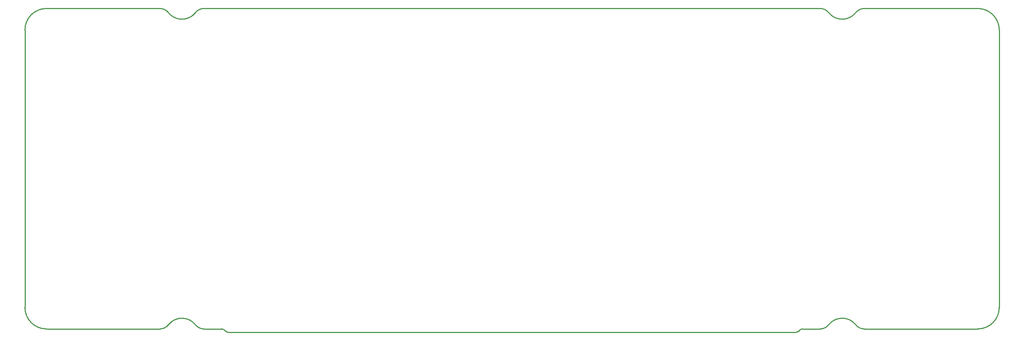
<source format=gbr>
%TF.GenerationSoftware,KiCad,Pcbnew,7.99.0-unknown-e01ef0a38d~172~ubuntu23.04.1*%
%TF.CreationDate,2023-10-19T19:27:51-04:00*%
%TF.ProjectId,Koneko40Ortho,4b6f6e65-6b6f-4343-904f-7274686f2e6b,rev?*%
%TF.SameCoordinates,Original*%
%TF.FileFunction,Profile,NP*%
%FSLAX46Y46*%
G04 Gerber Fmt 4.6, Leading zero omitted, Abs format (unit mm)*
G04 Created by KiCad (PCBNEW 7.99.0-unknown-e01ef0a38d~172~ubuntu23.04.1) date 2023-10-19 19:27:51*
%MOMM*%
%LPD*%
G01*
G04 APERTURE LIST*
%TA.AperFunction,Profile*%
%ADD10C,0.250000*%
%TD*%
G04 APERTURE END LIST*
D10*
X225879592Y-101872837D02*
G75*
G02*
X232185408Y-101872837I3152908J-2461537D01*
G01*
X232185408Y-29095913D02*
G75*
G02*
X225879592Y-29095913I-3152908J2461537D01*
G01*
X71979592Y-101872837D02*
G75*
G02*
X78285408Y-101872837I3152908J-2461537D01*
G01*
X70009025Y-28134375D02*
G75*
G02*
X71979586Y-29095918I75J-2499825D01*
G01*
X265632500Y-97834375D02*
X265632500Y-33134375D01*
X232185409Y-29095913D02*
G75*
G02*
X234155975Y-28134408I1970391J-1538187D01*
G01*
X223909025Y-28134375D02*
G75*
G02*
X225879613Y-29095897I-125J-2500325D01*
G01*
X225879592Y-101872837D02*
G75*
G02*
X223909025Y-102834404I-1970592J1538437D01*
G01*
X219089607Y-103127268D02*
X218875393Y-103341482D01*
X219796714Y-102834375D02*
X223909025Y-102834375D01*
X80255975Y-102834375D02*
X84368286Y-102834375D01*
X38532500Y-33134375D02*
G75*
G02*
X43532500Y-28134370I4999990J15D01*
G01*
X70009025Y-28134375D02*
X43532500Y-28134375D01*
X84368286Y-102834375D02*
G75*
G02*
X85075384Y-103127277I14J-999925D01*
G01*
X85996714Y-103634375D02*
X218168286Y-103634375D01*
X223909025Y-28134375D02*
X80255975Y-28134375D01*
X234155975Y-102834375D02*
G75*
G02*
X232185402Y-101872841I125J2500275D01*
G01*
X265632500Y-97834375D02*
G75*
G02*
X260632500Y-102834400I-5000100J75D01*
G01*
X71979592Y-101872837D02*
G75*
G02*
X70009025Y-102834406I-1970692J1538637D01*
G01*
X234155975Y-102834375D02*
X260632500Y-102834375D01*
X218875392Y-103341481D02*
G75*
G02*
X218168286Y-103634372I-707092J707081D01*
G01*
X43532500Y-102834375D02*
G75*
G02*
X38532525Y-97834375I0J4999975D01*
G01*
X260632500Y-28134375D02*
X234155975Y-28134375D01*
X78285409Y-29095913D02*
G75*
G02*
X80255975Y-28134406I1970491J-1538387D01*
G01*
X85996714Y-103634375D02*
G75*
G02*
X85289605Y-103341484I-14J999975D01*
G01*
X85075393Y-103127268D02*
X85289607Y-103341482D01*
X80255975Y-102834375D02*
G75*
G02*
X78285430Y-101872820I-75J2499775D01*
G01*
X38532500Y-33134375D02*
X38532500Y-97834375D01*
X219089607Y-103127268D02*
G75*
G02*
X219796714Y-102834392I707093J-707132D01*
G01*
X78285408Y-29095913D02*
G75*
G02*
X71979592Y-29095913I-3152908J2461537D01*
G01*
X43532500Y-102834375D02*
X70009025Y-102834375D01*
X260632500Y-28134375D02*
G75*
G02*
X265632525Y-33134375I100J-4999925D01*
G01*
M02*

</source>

========================================

Requirement:
Which lines of the data include the string "format"? Find them and copy each one.

Answer below:
<source format=gbr>
G04 Gerber Fmt 4.6, Leading zero omitted, Abs format (unit mm)*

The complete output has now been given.